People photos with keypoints
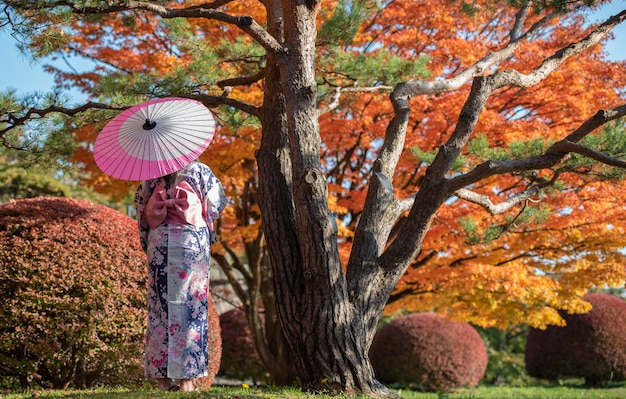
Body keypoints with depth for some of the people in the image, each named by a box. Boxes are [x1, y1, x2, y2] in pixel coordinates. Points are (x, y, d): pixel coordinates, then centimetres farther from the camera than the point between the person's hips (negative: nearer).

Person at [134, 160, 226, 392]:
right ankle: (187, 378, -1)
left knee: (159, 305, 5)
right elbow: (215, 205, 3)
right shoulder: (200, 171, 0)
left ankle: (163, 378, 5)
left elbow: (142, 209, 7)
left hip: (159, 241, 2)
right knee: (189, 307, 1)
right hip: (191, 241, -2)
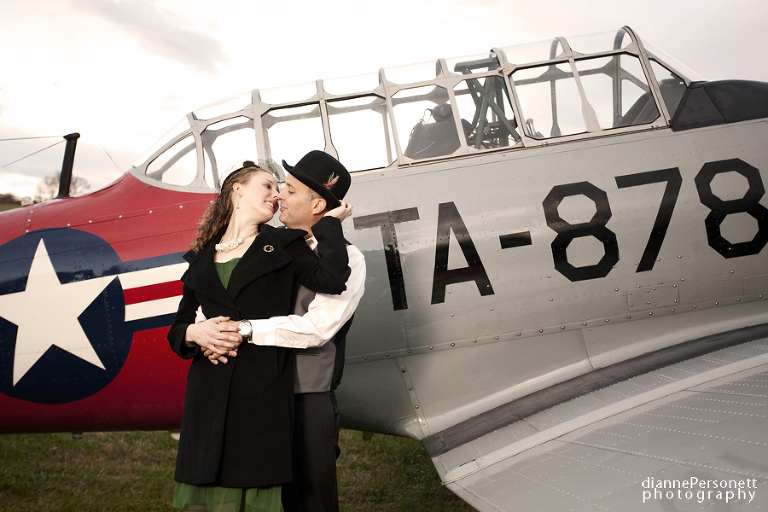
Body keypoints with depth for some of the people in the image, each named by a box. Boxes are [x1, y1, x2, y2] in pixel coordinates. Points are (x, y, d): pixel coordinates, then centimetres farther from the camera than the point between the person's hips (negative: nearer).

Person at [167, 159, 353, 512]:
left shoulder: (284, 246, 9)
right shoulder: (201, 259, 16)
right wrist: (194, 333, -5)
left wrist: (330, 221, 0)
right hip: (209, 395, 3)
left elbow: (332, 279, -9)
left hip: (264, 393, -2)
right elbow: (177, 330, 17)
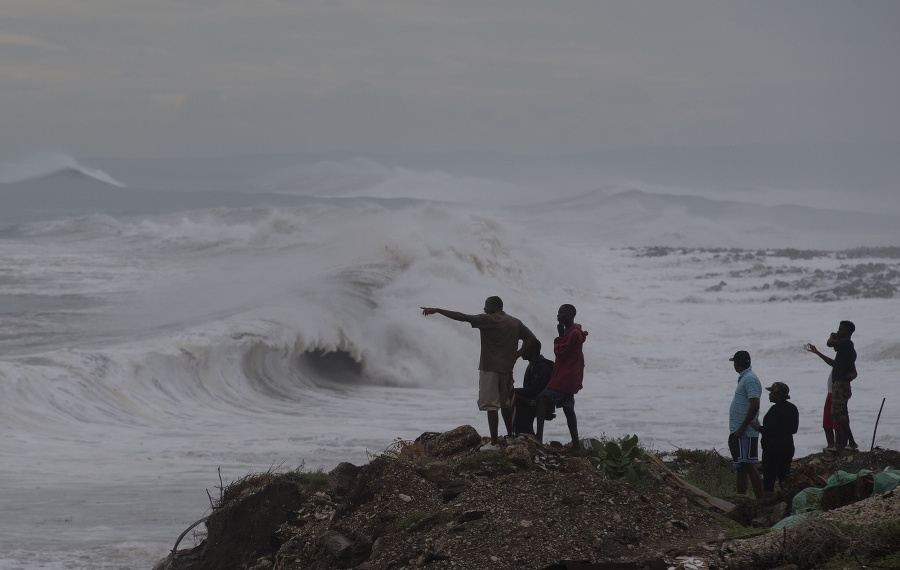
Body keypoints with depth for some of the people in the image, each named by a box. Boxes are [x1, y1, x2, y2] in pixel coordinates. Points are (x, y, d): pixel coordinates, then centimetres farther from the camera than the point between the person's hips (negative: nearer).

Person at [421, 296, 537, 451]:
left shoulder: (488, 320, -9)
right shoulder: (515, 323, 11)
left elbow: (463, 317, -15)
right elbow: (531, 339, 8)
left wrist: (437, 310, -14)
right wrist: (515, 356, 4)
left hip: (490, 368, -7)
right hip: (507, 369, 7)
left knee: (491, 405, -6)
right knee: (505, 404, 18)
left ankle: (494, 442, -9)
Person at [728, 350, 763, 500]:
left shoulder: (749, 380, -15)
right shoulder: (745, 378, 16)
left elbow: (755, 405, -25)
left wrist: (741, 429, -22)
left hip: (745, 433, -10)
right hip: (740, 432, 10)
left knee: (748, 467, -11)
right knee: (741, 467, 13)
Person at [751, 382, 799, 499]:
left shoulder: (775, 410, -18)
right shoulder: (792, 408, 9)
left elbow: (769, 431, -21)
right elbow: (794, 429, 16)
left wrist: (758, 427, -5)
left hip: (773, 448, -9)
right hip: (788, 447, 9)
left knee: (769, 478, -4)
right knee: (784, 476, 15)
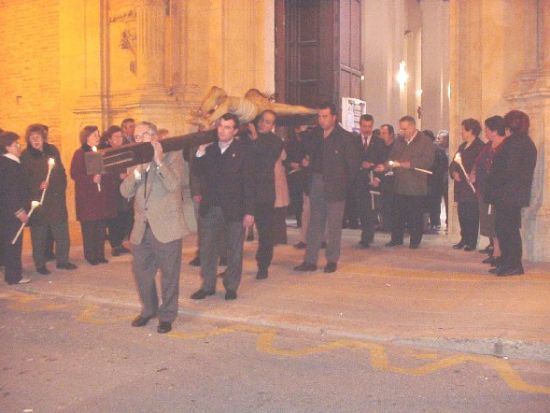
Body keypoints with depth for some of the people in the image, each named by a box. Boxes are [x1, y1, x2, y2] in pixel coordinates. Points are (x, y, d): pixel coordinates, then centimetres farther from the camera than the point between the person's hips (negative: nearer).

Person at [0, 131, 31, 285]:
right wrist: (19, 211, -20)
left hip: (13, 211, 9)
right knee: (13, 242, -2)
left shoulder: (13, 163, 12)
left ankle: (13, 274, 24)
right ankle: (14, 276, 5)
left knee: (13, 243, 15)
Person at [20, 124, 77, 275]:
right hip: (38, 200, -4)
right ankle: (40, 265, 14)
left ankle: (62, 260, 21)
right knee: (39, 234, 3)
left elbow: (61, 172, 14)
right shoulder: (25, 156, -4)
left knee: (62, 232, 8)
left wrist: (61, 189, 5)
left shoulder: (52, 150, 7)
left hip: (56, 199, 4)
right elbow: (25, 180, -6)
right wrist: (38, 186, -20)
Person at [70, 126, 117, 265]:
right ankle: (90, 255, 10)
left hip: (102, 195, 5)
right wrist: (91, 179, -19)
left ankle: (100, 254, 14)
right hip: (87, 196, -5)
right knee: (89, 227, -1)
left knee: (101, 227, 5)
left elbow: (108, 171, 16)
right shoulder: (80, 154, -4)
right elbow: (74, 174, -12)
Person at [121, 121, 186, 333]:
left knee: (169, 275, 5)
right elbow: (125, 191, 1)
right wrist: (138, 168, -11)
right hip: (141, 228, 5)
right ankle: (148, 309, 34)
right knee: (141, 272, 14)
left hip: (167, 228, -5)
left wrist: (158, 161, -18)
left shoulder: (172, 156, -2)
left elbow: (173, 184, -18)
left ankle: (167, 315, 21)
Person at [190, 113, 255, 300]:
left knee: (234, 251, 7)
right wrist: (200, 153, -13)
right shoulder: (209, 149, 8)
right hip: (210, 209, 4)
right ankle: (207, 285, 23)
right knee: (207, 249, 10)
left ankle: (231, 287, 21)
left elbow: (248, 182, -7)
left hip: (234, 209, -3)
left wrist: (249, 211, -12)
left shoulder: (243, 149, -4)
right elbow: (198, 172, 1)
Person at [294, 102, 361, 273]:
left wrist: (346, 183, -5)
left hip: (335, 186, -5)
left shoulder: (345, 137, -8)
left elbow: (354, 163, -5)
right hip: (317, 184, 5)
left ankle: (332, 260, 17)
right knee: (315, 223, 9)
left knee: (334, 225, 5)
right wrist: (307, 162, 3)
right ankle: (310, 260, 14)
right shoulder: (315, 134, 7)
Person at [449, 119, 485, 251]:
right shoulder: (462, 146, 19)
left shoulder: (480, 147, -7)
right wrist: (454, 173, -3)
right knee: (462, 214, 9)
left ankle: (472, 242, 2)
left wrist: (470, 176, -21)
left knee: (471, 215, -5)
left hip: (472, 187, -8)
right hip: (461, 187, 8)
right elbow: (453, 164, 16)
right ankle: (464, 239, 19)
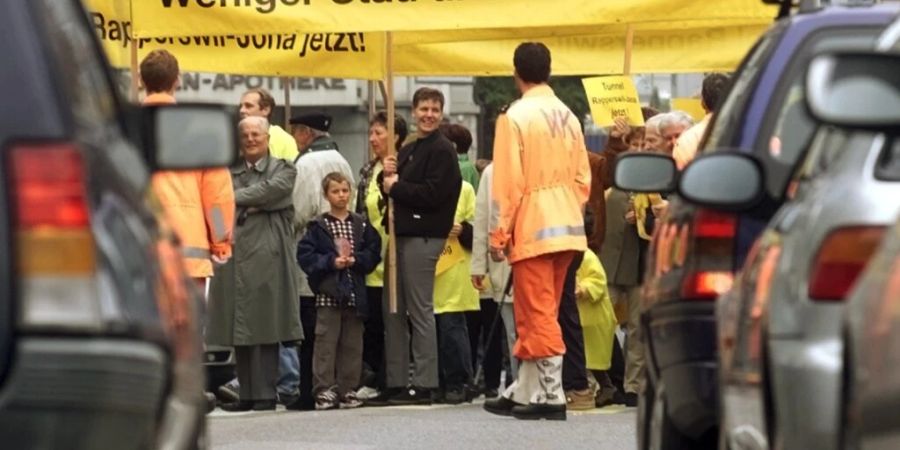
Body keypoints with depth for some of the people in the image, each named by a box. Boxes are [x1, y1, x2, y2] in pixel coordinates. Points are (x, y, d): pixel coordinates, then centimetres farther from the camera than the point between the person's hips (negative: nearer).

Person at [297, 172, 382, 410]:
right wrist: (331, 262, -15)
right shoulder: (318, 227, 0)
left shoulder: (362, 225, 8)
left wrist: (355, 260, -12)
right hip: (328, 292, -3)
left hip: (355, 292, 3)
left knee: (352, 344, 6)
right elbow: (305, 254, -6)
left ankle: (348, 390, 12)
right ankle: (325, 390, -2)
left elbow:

* * *

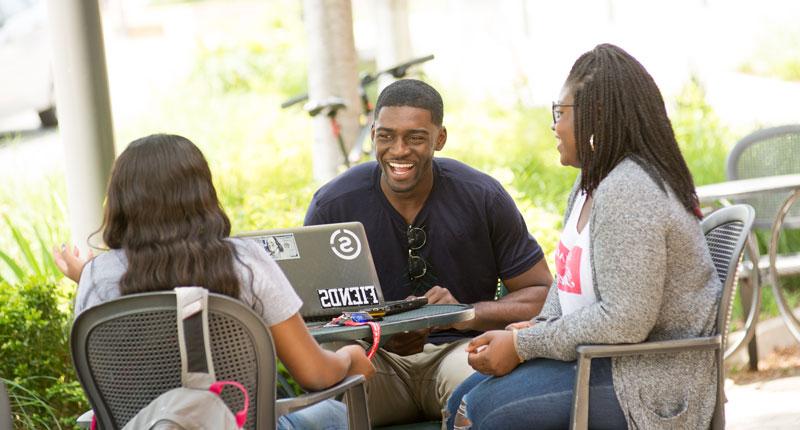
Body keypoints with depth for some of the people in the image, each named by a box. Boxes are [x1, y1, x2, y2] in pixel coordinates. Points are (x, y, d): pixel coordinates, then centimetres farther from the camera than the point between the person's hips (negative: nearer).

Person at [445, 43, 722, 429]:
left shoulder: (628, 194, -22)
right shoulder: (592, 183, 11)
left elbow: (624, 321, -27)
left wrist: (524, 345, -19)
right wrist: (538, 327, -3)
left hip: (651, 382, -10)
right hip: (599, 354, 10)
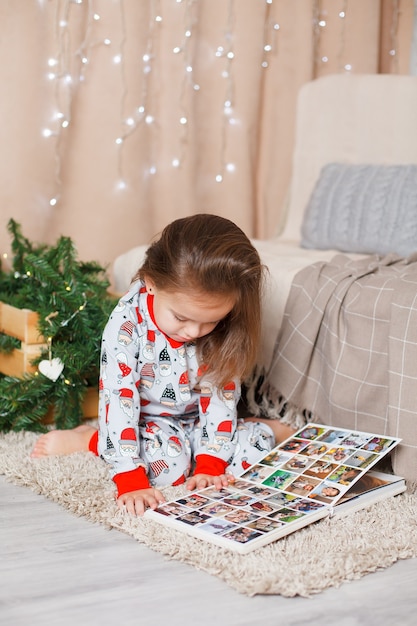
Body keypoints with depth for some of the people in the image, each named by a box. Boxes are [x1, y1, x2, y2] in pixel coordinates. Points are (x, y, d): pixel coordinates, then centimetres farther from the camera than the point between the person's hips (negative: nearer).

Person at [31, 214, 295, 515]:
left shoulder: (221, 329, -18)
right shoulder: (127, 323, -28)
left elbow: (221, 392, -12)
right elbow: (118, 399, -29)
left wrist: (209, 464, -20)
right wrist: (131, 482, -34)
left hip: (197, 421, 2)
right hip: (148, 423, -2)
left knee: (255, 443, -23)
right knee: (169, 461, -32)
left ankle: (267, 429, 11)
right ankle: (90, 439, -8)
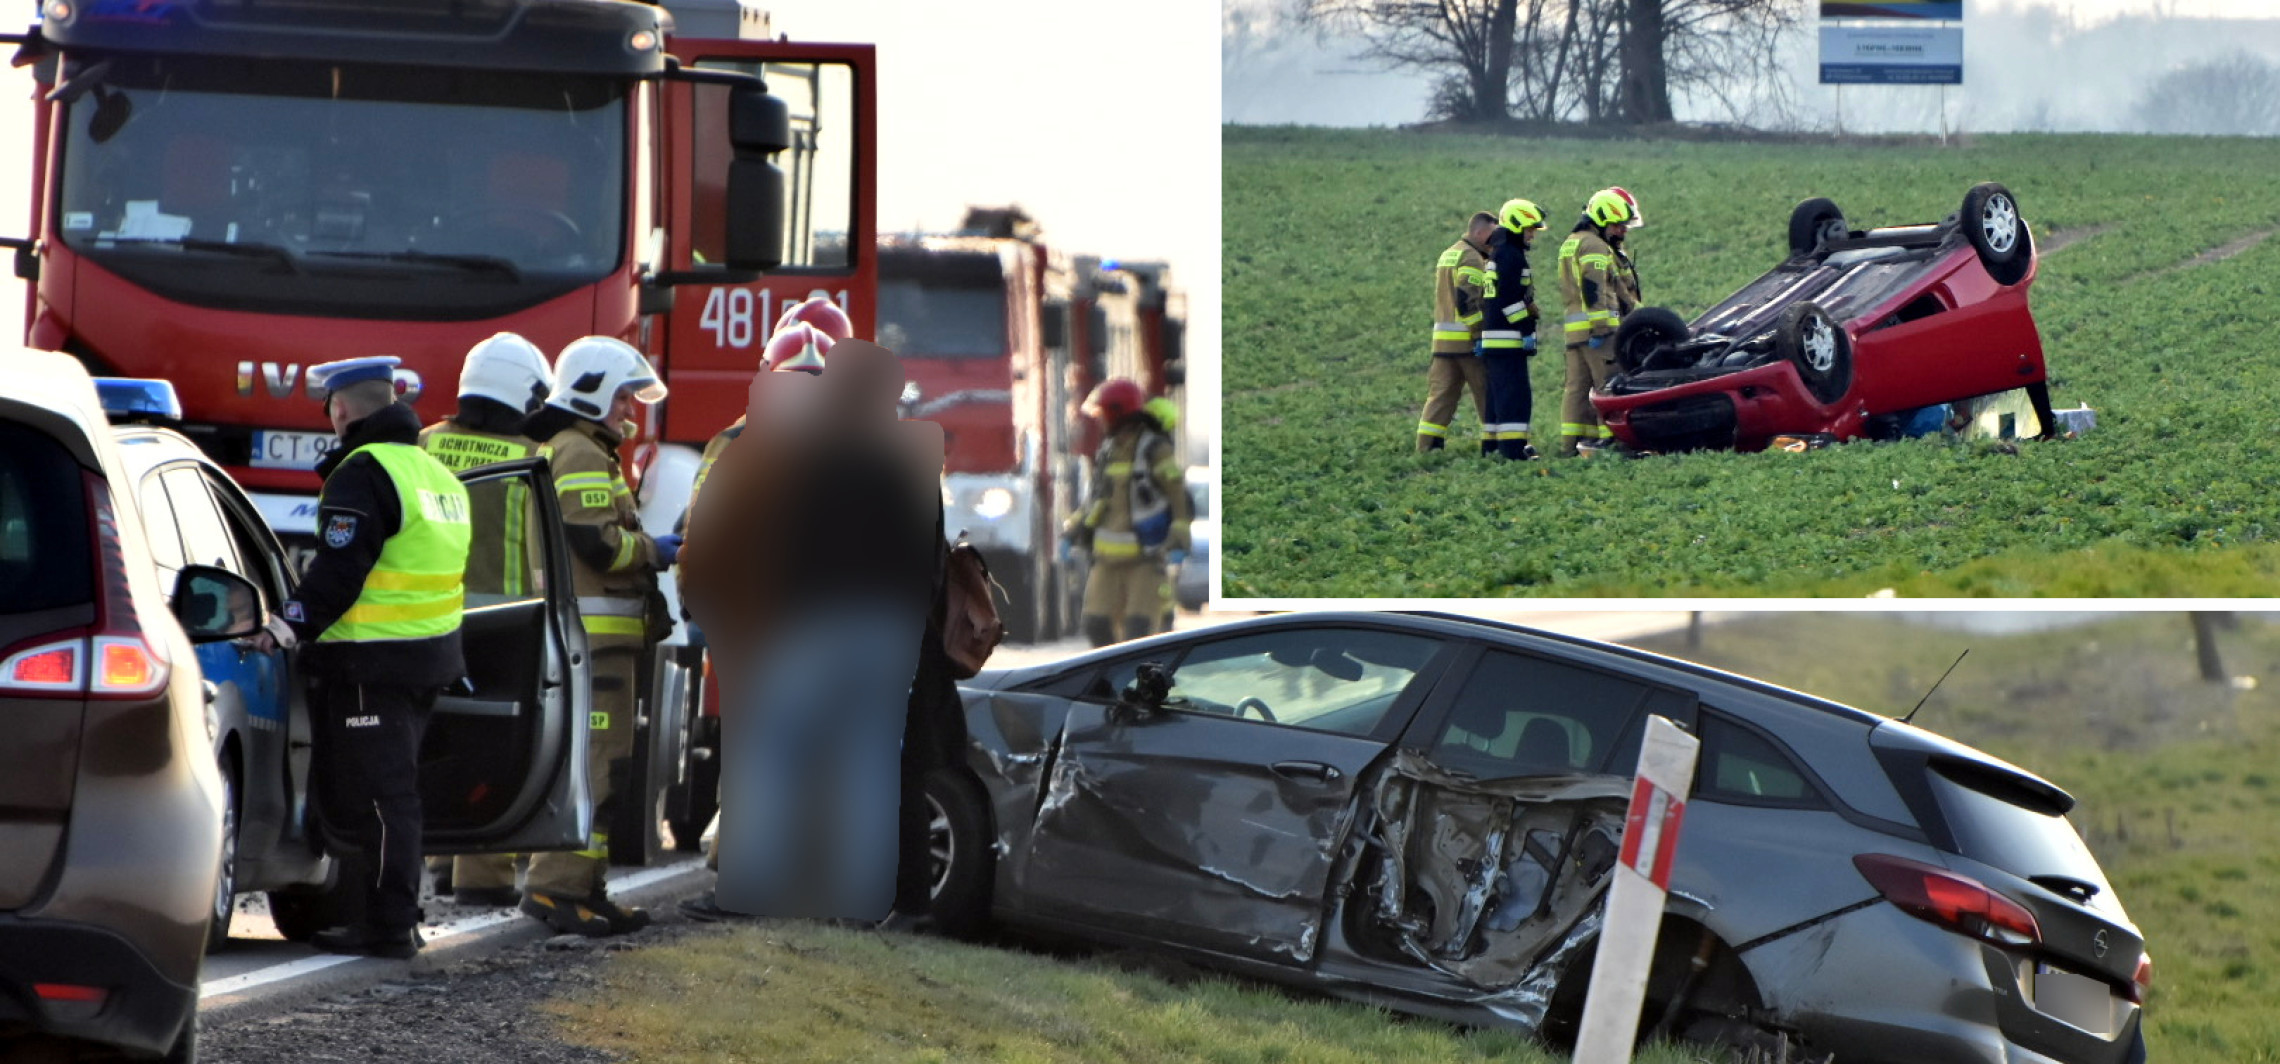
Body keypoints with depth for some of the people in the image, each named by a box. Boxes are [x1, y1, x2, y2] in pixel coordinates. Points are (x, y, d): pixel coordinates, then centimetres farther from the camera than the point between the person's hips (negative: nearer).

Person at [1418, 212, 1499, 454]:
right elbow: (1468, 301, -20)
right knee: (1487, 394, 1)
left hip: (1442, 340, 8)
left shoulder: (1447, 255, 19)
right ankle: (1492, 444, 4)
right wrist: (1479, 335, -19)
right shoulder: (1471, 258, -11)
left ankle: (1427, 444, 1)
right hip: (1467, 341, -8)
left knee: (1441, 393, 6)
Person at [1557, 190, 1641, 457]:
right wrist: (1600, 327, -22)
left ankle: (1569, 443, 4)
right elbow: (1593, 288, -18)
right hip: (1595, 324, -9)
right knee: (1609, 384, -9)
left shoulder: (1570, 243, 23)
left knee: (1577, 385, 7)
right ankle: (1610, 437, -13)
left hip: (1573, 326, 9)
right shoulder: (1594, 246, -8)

#### Exercise goal:
Look above for the line holding "left wrist: (346, 183, -5)" and the line holding "right ankle: (464, 239, 19)". Retype both, and every line between them, word for word and nothing else.

#### Written solution:
left wrist: (346, 183, -5)
left hip: (335, 186, -5)
left shoulder: (345, 137, -8)
left elbow: (354, 163, -5)
right hip: (317, 184, 5)
left ankle: (332, 260, 17)
right knee: (315, 223, 9)
left knee: (334, 225, 5)
right wrist: (307, 162, 3)
right ankle: (310, 260, 14)
right shoulder: (315, 134, 7)
Person at [449, 119, 485, 251]:
right shoulder: (462, 146, 19)
left shoulder: (480, 147, -7)
right wrist: (454, 173, -3)
right knee: (462, 214, 9)
left ankle: (472, 242, 2)
left wrist: (470, 176, -21)
left knee: (471, 215, -5)
left hip: (472, 187, -8)
right hip: (461, 187, 8)
right elbow: (453, 164, 16)
right ankle: (464, 239, 19)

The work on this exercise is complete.